• **About this task**: Some lines in the material below hold the word "Figure". Copy all of them.

• **Source data**:
# # #

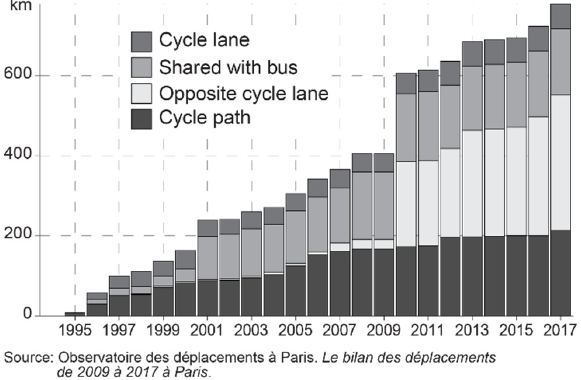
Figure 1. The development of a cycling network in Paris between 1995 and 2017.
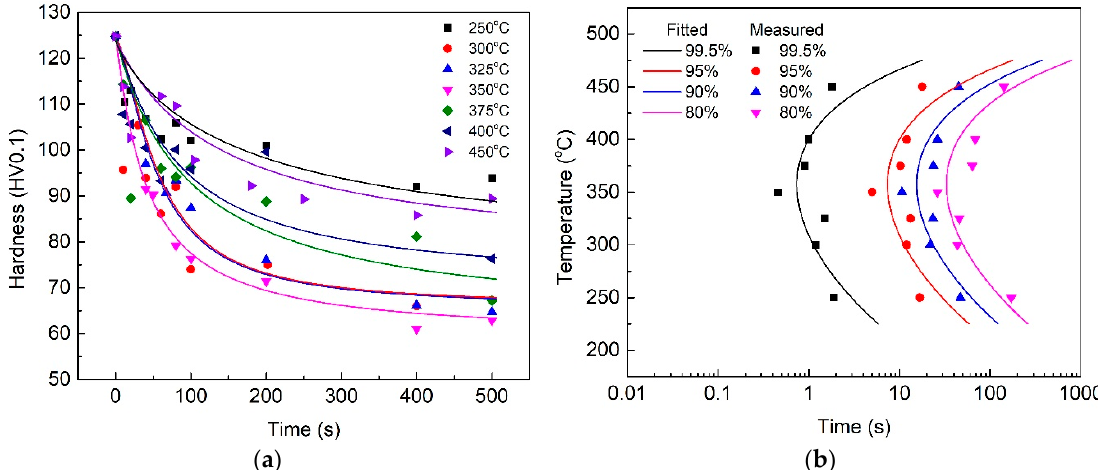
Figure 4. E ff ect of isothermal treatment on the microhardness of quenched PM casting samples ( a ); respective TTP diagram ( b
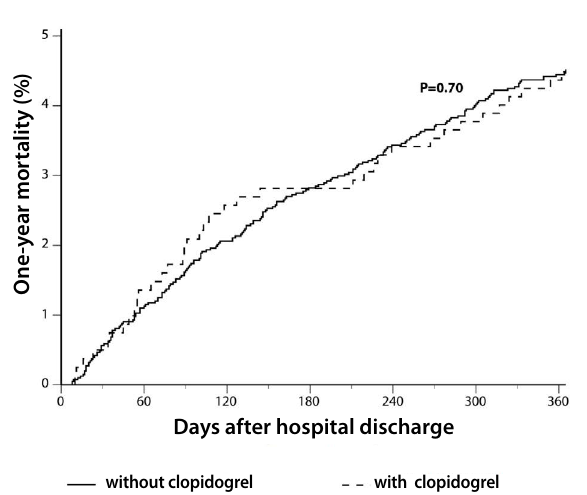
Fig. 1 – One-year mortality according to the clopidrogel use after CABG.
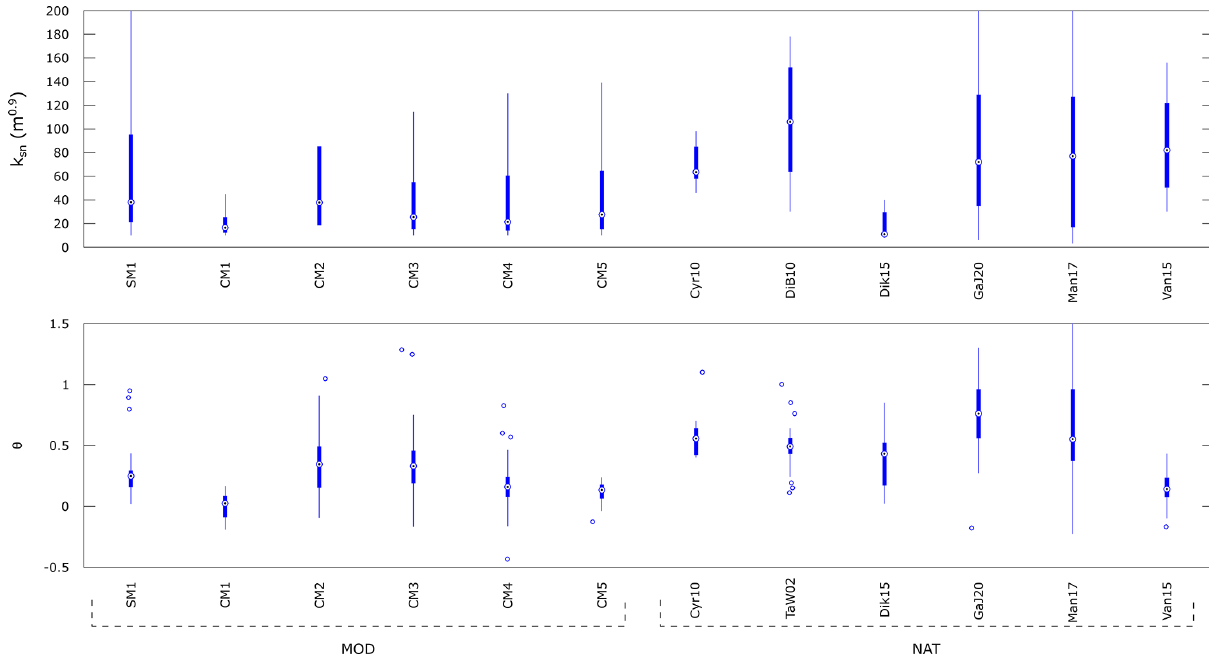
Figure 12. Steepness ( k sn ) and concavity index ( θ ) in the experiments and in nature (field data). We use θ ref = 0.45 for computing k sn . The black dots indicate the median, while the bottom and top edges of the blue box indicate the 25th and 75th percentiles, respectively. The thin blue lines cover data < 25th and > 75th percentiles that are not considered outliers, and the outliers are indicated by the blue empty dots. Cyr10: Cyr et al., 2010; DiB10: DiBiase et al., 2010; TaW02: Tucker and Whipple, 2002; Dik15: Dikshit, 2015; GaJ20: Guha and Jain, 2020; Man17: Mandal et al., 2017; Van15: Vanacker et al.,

# # #

• **Exercise solution**:
Figure 1. The development of a cycling network in Paris between 1995 and 2017.
Figure 4. E ff ect of isothermal treatment on the microhardness of quenched PM casting samples ( a ); respective TTP diagram ( b
Figure 12. Steepness ( k sn ) and concavity index ( θ ) in the experiments and in nature (field data). We use θ ref = 0.45 for computing k sn . The black dots indicate the median, while the bottom and top edges of the blue box indicate the 25th and 75th percentiles, respectively. The thin blue lines cover data < 25th and > 75th percentiles that are not considered outliers, and the outliers are indicated by the blue empty dots. Cyr10: Cyr et al., 2010; DiB10: DiBiase et al., 2010; TaW02: Tucker and Whipple, 2002; Dik15: Dikshit, 2015; GaJ20: Guha and Jain, 2020; Man17: Mandal et al., 2017; Van15: Vanacker et al.,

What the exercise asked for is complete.